# Task to complete:
Provide again, from the entries below, every line from the one containing "expiration date. |" through the one containing "some of the |", exactly as written, and no other line.

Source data
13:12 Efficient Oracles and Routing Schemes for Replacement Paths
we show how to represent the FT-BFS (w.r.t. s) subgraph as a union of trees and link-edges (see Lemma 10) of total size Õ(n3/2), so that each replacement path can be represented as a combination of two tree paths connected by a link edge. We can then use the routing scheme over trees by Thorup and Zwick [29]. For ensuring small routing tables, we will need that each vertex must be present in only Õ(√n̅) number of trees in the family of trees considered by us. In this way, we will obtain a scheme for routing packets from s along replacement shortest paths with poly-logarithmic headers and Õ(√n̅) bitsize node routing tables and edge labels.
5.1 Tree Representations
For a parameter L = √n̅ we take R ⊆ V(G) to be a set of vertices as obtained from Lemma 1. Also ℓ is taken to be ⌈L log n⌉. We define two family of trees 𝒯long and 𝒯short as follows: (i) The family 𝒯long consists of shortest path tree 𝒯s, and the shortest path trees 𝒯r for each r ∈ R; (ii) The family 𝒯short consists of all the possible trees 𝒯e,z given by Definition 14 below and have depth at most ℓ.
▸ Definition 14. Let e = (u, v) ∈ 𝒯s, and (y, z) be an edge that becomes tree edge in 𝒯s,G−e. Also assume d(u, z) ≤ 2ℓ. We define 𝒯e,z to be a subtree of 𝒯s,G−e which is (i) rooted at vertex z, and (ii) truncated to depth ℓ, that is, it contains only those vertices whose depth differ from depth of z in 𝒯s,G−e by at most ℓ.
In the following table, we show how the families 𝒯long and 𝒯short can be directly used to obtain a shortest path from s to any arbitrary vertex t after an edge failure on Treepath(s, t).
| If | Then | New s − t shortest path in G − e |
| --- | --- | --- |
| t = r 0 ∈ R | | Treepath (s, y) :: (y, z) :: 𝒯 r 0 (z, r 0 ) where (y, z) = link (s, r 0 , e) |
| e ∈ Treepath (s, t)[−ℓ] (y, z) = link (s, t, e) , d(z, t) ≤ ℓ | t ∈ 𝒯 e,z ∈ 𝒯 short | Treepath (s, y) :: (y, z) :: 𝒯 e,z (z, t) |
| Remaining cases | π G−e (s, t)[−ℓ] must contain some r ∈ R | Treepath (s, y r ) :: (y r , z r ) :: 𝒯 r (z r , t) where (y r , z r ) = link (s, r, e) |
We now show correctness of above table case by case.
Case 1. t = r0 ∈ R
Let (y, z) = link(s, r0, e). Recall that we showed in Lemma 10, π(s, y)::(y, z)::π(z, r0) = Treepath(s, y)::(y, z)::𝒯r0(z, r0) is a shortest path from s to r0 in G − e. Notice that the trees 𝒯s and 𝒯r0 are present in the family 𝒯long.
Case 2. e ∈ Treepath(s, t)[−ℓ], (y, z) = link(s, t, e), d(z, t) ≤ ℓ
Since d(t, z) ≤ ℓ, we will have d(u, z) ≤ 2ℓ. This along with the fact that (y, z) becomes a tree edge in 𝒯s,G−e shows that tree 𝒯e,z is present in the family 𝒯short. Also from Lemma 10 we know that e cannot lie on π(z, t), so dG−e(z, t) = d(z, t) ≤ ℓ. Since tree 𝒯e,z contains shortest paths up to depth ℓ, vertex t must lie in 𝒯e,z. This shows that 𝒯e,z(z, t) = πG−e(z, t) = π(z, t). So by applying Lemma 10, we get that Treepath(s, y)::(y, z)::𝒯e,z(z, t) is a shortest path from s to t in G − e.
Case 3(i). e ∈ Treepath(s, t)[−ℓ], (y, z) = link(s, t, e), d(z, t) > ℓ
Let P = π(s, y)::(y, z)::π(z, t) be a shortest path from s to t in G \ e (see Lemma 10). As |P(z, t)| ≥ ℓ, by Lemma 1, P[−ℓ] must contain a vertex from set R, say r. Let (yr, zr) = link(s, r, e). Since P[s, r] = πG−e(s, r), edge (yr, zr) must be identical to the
---
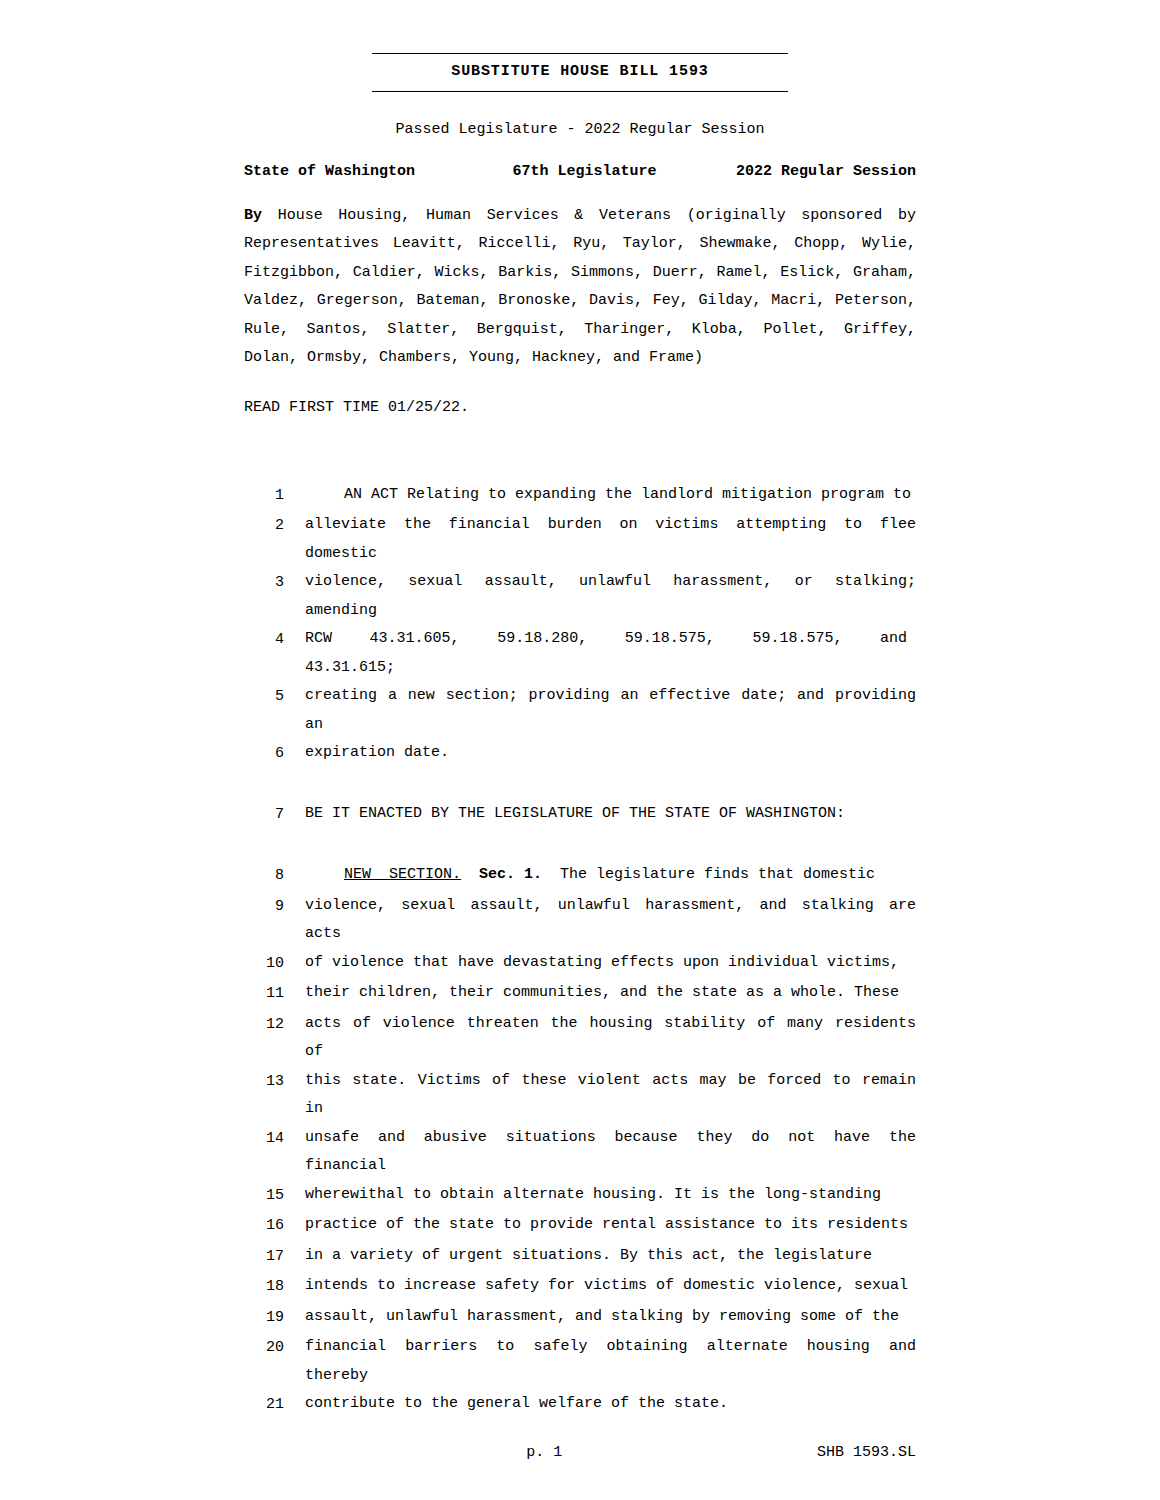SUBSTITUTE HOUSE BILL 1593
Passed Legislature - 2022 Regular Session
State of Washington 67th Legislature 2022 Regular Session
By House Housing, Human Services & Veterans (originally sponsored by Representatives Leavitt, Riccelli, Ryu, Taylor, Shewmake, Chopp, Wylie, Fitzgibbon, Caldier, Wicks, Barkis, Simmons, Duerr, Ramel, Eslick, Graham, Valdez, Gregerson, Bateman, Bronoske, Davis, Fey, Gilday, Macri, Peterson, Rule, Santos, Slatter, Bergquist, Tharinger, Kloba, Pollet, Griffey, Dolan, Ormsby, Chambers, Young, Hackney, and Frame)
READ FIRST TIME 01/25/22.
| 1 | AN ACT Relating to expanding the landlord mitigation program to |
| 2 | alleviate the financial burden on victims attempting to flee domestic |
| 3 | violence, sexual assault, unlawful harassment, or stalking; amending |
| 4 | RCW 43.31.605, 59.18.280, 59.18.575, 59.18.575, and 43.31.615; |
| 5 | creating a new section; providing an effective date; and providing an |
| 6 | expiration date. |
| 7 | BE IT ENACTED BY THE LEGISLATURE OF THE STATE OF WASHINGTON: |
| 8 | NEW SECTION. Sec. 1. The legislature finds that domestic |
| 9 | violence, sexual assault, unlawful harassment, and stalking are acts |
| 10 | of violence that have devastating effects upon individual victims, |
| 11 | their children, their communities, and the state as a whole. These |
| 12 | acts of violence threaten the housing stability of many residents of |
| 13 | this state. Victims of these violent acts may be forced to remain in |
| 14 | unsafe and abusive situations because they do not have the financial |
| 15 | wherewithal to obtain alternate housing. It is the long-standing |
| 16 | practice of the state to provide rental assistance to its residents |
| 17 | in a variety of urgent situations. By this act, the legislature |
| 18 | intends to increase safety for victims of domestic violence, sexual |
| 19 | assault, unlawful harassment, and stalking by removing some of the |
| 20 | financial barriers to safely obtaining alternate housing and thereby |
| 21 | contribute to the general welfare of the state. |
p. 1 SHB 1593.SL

# Exercise response:
| 6 | expiration date. |
| 7 | BE IT ENACTED BY THE LEGISLATURE OF THE STATE OF WASHINGTON: |
| 8 | NEW SECTION. Sec. 1. The legislature finds that domestic |
| 9 | violence, sexual assault, unlawful harassment, and stalking are acts |
| 10 | of violence that have devastating effects upon individual victims, |
| 11 | their children, their communities, and the state as a whole. These |
| 12 | acts of violence threaten the housing stability of many residents of |
| 13 | this state. Victims of these violent acts may be forced to remain in |
| 14 | unsafe and abusive situations because they do not have the financial |
| 15 | wherewithal to obtain alternate housing. It is the long-standing |
| 16 | practice of the state to provide rental assistance to its residents |
| 17 | in a variety of urgent situations. By this act, the legislature |
| 18 | intends to increase safety for victims of domestic violence, sexual |
| 19 | assault, unlawful harassment, and stalking by removing some of the |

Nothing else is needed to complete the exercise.